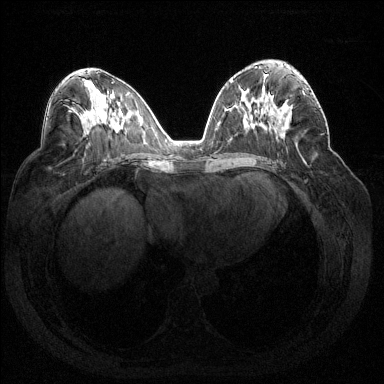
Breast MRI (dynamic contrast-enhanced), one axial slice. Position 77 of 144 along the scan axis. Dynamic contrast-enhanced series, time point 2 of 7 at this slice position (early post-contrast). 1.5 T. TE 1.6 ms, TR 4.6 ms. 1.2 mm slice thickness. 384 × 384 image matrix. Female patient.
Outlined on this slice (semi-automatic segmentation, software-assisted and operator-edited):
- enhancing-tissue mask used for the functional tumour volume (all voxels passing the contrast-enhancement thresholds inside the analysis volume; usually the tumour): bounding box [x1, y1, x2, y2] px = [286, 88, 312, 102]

--

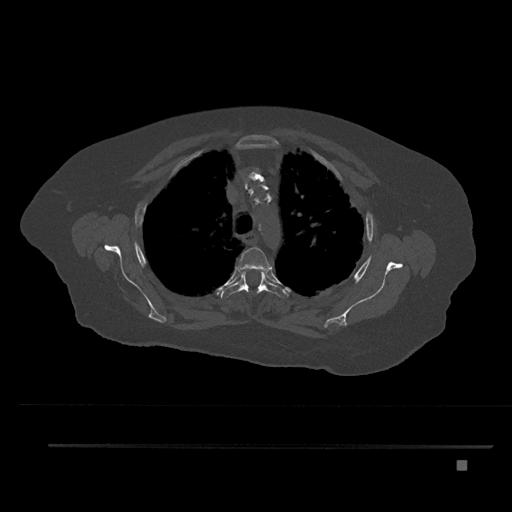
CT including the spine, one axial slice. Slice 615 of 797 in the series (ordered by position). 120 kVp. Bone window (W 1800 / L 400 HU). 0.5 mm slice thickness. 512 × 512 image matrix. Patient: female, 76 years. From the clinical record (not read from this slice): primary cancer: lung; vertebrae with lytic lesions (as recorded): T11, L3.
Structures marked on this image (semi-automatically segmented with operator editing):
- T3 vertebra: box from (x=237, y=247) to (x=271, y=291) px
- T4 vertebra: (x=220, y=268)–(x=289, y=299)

...

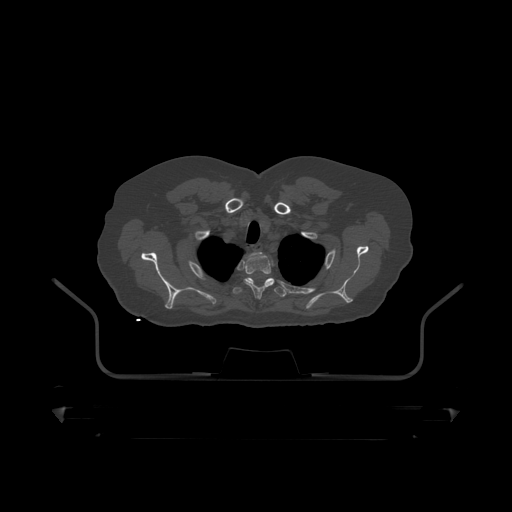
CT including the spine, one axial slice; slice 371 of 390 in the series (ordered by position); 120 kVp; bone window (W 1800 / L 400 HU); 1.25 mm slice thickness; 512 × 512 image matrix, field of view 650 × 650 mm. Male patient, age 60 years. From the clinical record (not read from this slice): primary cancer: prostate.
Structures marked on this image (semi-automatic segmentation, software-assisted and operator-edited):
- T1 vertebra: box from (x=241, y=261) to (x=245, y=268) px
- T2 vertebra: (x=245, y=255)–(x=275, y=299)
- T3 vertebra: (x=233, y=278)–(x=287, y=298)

TASK PROMPT
Report the number of lines in the material above that include the string "edited". Nothing else belongs in the answer.

RESULT BELOW
2